I was installing on a different drive. It was doing a clean install. I learned a LONG time ago, not to ever do updates
It's kinda legally murky, but it is apparently possible to use a Vista upgrade CD to install a clean OS on a blank drive. Just install Vista as a demo system from the upgrade CD and don't put in the activation code, then restart and start the Vista install again, install and put in the code and it'll take it to a full system. I'd only recommend this if you don't want to blow away your current XP install just to try Vista, and would otherwise be stuck with a deactivated XP and a bad Vista experience.
i have a full (legal) Burned DVD from that I downloaded from MSDNAA website (through my school program) that contains Business (Not Business N!) It is the full version, not an upgrade. I was not attempting an upgrade, i was installing it on a spare Hard drive (80GB) and was going to set up something in it (can't run it on VPC Yet...) and when going to install, it proceeded to wipe all my drives, including the RAID sets (they were hardware, not software RAID)
It did all that disaster withing 10 seconds, and with my tower on the floor, i would not have been able to turn it off in that time. So, turning it off (unplugging the cord) was not an option, even if I held in the power button, it would have taken 10 seconds also.
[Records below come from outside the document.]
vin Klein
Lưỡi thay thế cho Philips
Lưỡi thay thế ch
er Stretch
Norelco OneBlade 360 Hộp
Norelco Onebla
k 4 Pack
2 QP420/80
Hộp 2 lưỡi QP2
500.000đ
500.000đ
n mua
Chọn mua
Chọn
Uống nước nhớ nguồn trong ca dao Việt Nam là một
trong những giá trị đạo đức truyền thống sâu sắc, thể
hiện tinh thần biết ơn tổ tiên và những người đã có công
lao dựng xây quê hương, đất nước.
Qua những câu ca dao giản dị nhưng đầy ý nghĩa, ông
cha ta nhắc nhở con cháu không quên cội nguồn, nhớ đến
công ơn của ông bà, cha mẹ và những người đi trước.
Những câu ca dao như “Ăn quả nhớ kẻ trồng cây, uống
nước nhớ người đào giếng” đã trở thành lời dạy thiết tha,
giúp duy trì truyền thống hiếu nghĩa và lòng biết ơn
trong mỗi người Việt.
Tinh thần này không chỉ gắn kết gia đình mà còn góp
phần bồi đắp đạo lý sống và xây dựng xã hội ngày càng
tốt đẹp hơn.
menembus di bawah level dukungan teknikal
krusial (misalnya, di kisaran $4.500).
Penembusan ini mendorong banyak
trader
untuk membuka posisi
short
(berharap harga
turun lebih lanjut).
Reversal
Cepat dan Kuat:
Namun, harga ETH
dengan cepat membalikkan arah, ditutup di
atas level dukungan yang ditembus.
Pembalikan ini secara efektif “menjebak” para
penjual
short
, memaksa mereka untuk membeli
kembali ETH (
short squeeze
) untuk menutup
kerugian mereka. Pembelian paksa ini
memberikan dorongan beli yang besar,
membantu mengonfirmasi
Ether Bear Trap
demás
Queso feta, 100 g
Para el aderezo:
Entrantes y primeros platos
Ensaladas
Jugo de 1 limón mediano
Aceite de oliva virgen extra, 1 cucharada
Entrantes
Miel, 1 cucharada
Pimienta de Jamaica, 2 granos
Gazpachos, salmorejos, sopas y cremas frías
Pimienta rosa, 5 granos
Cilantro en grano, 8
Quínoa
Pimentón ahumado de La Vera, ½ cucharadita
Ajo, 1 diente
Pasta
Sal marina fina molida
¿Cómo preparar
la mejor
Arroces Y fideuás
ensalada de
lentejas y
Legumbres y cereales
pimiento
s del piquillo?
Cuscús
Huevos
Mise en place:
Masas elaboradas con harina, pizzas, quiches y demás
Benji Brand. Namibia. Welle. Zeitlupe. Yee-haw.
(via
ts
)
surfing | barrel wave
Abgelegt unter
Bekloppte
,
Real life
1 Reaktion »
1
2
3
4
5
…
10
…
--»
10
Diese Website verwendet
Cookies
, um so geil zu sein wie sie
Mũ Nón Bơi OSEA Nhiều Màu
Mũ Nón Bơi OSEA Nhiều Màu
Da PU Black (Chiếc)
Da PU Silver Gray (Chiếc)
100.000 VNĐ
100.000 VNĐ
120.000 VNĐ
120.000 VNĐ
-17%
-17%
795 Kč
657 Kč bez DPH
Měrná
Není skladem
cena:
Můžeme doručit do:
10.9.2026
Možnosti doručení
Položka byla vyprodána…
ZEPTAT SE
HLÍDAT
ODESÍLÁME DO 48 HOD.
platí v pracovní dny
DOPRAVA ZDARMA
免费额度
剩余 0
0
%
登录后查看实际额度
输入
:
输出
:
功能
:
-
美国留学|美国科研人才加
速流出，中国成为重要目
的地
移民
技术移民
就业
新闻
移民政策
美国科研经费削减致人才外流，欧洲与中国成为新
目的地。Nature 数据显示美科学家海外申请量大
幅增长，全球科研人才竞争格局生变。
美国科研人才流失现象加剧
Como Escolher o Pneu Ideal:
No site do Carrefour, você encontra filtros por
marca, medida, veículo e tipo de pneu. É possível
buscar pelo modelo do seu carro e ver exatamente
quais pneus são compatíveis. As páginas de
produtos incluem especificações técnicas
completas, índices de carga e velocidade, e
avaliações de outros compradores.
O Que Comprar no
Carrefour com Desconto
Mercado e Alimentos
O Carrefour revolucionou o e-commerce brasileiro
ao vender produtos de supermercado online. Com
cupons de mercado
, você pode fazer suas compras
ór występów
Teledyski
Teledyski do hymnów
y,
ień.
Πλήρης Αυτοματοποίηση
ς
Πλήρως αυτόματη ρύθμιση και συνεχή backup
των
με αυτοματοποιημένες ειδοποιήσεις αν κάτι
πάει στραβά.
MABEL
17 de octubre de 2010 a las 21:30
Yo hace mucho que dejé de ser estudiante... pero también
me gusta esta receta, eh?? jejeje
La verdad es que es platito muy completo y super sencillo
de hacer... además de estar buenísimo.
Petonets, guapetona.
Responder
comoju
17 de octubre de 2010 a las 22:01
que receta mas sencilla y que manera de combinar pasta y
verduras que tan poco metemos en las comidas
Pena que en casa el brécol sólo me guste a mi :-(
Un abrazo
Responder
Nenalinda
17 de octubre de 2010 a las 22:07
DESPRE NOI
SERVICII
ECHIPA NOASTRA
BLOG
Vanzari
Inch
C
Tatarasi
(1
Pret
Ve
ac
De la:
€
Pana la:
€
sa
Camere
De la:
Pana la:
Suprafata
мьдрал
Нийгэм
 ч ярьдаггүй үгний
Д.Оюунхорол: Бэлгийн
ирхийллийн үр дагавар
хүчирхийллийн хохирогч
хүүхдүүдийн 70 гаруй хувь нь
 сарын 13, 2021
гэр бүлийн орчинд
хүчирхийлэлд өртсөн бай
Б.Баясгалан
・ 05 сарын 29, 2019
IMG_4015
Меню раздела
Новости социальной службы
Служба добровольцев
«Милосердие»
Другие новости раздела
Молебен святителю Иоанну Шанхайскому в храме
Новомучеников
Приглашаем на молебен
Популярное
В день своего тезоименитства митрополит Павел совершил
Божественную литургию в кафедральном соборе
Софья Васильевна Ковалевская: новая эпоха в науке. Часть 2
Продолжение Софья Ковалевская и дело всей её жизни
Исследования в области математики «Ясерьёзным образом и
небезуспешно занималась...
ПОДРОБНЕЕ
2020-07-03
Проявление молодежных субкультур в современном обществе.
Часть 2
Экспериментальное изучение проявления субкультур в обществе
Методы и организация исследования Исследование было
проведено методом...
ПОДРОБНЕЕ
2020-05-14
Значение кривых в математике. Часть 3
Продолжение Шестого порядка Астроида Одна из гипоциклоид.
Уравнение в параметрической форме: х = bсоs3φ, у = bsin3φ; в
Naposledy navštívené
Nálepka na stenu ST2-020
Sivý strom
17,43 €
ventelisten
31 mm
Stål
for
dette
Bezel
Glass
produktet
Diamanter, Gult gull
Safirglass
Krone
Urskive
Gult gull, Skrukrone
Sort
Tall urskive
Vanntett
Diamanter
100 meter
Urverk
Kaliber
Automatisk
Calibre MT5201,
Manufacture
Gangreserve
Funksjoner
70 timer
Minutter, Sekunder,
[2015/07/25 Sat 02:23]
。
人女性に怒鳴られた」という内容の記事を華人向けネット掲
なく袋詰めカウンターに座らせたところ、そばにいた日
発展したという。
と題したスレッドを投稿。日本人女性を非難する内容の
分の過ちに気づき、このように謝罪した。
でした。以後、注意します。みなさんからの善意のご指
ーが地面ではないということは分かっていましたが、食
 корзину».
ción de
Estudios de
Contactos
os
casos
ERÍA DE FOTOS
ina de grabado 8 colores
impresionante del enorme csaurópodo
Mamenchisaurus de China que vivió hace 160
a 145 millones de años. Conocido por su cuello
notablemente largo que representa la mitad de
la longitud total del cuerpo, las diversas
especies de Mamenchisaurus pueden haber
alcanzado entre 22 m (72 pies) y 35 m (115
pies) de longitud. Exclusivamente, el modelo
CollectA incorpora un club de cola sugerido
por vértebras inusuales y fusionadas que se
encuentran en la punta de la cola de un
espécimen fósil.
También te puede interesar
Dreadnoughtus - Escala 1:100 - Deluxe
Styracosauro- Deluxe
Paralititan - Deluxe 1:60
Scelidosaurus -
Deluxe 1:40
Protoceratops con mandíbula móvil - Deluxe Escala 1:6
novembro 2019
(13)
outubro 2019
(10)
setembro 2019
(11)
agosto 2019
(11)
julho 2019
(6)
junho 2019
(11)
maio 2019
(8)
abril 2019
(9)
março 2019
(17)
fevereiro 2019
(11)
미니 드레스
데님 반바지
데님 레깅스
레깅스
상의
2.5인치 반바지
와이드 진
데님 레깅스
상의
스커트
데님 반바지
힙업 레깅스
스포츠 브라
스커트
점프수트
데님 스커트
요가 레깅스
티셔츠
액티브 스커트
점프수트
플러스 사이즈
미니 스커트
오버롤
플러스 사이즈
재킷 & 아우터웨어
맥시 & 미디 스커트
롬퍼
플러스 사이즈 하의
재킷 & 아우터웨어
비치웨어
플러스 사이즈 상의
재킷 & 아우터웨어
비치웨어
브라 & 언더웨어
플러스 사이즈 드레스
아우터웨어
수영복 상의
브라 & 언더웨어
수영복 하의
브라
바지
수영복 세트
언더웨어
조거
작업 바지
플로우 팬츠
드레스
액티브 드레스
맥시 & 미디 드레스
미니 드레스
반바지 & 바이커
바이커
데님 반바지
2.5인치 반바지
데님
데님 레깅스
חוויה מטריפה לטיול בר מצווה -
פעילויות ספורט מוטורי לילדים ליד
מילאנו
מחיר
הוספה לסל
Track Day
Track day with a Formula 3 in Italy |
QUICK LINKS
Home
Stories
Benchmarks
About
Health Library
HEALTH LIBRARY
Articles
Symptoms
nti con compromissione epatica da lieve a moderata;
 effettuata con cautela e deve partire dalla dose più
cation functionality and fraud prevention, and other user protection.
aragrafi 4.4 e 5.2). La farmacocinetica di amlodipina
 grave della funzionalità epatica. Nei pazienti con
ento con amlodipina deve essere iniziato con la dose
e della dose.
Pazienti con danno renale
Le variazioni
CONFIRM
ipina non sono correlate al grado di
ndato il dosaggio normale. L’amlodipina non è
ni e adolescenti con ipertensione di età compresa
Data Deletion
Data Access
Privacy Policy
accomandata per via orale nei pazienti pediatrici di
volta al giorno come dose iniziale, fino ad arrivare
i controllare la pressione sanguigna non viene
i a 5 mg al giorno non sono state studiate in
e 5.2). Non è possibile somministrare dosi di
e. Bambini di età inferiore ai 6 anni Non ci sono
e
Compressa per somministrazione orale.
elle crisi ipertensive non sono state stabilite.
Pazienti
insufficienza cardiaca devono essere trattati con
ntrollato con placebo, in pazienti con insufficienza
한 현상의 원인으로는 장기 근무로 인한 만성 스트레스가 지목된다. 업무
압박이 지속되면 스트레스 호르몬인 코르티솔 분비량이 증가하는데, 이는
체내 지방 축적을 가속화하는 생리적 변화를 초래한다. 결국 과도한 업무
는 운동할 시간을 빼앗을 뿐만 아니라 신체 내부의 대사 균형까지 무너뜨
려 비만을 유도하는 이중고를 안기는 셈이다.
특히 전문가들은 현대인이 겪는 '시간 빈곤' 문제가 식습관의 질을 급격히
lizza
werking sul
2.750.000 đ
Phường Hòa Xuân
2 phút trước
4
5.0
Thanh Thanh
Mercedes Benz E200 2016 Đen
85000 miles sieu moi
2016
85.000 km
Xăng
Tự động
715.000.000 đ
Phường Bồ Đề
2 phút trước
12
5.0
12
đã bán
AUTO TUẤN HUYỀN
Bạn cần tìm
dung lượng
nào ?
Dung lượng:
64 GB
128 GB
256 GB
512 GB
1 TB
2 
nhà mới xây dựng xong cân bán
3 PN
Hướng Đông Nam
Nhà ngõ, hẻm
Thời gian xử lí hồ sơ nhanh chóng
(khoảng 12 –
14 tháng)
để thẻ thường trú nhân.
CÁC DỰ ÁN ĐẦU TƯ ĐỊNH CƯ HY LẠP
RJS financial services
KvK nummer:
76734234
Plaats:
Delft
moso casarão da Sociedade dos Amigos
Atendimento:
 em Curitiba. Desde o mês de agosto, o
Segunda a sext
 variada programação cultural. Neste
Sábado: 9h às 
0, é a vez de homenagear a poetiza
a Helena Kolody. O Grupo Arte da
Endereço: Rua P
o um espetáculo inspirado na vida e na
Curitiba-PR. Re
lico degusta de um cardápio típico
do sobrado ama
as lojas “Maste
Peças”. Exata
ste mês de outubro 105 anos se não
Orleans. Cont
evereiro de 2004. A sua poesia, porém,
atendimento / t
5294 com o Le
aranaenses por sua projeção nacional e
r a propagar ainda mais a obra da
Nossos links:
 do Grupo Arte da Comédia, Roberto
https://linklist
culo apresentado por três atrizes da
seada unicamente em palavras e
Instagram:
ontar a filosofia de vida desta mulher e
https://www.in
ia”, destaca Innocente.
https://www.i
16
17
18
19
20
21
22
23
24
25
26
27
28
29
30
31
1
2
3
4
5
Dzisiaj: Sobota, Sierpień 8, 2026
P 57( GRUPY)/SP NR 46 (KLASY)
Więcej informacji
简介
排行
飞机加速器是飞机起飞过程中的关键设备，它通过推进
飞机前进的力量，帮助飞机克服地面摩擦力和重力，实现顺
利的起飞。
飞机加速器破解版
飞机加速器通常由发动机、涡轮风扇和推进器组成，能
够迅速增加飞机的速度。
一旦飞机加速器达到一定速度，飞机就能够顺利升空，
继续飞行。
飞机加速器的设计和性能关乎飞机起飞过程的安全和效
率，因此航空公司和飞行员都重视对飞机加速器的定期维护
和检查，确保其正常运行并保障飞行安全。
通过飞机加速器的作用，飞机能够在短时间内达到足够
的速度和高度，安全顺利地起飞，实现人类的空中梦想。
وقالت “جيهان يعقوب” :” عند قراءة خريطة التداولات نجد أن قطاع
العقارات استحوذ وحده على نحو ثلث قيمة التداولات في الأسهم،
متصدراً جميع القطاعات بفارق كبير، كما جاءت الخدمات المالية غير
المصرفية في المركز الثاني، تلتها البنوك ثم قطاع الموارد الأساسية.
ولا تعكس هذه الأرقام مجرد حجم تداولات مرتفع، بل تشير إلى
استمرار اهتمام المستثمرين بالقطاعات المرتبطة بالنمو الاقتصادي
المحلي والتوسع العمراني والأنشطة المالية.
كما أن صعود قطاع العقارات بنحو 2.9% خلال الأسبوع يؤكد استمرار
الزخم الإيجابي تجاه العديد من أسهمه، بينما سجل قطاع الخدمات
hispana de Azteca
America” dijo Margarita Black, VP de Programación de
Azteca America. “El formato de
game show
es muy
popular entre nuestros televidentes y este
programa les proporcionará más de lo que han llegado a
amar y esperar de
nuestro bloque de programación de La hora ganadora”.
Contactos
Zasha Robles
I have about 200GB right now of the data resurrected, the problem is that Encrypted files is not able to be recovered. Also, the RAID sets are proving to be a bit difficult to get stuff off of it. I have been using different programs to extract (run three in "look for" mode, not recovery) and am doing this on Windows 2k on an extra 20GB Drive. I got ~200GB of external FW Storage that I am backing stuff up onto now.
Again, if anyone says what I did as illegal, it was not. It was through my MSDNAA license I hold with my College.
...from reading the thread, it seems like one of the several possible things suggessted is of questionable legality. I have not seen anything that would imply that what you were doing was such. I have not seen anyone question your integrity but I can appreciate why you would want to make it clear for the putposes of defending your bsiness' integrity.
Good luck on your endeavor to recover.
that sucks that it spread its way through the rest of your raid. You seem to be having decent luck in recovering though, which is good. I also didnt see anyone question the legality of what you were doing.
I would suggest that if you do have MSDN access that you file a bug report about this... because it really is not ideal behavior... as I am SURE that you would attest to.
Yes, I wasn't accusing Coius of anything, but merely suggesting a method to run Vista upgrade without killing a current XP license and then running into a problem such as this and being totally hosed by not having the original XP to fall back on. I think de-validating the XP license is a bad move because it can easily lock someone into Vista even if it fails to work properly.
FYI, I have recovered whole drives with WinUndelete after a format. The free version won't let you recover anything but will show you what it can recover, and can create "image" files that you can farm off onto a fresh, clean external hard drive or something. I think the price is $40. I bought it once to recover client data as well and it paid for itself instantly.